#### Фрагмент текста:
>>>>>
Ни один поэт или прозаик не желает быть первым среди предшественников, но почти каждый хочет быть первым среди современников – более того, они думают, что это вполне возможно.
Теоретически каждый автор хорошей книги должен оставаться неизвестным, ведь мы восхищаемся не им, а его творением. На практике, однако, это вряд ли возможно. И все же слава, которую стяжал писатель, не столь фатальна, как может показаться. Подобно тому, как добродетельный человек, сделав доброе дело, забывает о нем, великий писатель забывает о своем произведении, поставив точку в конце и начиная обдумывать следующее. Если он возвращается к написанному, то замечает в нем скорее недостатки, чем достоинства. Известность делает человека тщеславным, но не гордым.
Писателей можно обвинять во всех видах тщеславия, но славы общественного деятеля они не ищут. “Мы пришли в мир, чтобы помочь остальным. Зачем остальные на этой земле, нам неизвестно”.
Когда состоявшийся писатель анализирует причины своего успеха, он, как правило, недооценивает свой талант и переоценивает свое умение его реализовать.
Конечно, лучше, чтобы писатель был богатым, чем бедным, но ни один настоящий писатель не заботится о популярности. Он нуждается в признании, чтобы убедиться в том, что его взгляд на жизнь правильный, что он не обманывает себя, но убедить его могут лишь те, чье мнение он ценит. Признание всего человечества было бы необходимо ему только в одном случае: если бы все человечество в равной мере было наделено умом и богатым воображением.
<<<<<
#### Исходные данные:
>>>>>
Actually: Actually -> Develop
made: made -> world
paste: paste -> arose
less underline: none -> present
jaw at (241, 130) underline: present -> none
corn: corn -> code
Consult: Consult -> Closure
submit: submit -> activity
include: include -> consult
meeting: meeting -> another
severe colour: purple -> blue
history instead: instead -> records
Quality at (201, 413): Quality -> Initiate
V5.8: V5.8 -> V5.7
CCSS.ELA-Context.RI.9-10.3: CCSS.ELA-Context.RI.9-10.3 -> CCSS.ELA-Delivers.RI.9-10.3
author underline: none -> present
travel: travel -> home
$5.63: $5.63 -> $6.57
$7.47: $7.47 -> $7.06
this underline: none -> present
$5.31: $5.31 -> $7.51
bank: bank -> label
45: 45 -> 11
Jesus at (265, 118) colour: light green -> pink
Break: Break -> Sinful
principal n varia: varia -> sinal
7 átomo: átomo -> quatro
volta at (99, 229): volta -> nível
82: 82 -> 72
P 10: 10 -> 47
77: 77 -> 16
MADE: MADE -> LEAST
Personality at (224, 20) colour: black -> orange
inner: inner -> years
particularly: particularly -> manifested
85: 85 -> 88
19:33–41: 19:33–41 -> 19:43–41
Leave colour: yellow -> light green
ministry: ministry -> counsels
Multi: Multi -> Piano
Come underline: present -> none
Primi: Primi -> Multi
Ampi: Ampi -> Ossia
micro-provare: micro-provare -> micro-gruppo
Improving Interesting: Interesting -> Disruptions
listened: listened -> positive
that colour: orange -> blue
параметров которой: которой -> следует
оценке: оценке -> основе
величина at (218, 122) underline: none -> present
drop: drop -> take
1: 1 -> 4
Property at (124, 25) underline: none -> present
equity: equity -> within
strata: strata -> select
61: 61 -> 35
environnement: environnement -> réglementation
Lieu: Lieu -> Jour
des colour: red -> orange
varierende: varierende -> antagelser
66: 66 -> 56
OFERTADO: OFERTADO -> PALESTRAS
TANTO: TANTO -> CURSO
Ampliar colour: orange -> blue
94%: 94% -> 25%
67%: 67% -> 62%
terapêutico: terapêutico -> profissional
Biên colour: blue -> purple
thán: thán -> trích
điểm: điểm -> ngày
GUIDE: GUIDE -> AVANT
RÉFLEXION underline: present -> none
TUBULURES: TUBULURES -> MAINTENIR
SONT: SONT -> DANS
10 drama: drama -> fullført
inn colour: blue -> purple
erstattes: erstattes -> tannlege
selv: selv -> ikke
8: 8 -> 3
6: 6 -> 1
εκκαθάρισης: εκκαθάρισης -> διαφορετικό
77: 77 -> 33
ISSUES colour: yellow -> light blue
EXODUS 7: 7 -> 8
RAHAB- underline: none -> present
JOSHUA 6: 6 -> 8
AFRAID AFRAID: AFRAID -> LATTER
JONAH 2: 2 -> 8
<<<<<
#### Задача:
Можете ли вы дословно воспроизвести весь приведённый выше отрывок о писателях и славе?

#### Решение:
Ни один поэт или прозаик не желает быть первым среди предшественников, но почти каждый хочет быть первым среди современников – более того, они думают, что это вполне возможно.
Теоретически каждый автор хорошей книги должен оставаться неизвестным, ведь мы восхищаемся не им, а его творением. На практике, однако, это вряд ли возможно. И все же слава, которую стяжал писатель, не столь фатальна, как может показаться. Подобно тому, как добродетельный человек, сделав доброе дело, забывает о нем, великий писатель забывает о своем произведении, поставив точку в конце и начиная обдумывать следующее. Если он возвращается к написанному, то замечает в нем скорее недостатки, чем достоинства. Известность делает человека тщеславным, но не гордым.
Писателей можно обвинять во всех видах тщеславия, но славы общественного деятеля они не ищут. “Мы пришли в мир, чтобы помочь остальным. Зачем остальные на этой земле, нам неизвестно”.
Когда состоявшийся писатель анализирует причины своего успеха, он, как правило, недооценивает свой талант и переоценивает свое умение его реализовать.
Конечно, лучше, чтобы писатель был богатым, чем бедным, но ни один настоящий писатель не заботится о популярности. Он нуждается в признании, чтобы убедиться в том, что его взгляд на жизнь правильный, что он не обманывает себя, но убедить его могут лишь те, чье мнение он ценит. Признание всего человечества было бы необходимо ему только в одном случае: если бы все человечество в равной мере было наделено умом и богатым воображением.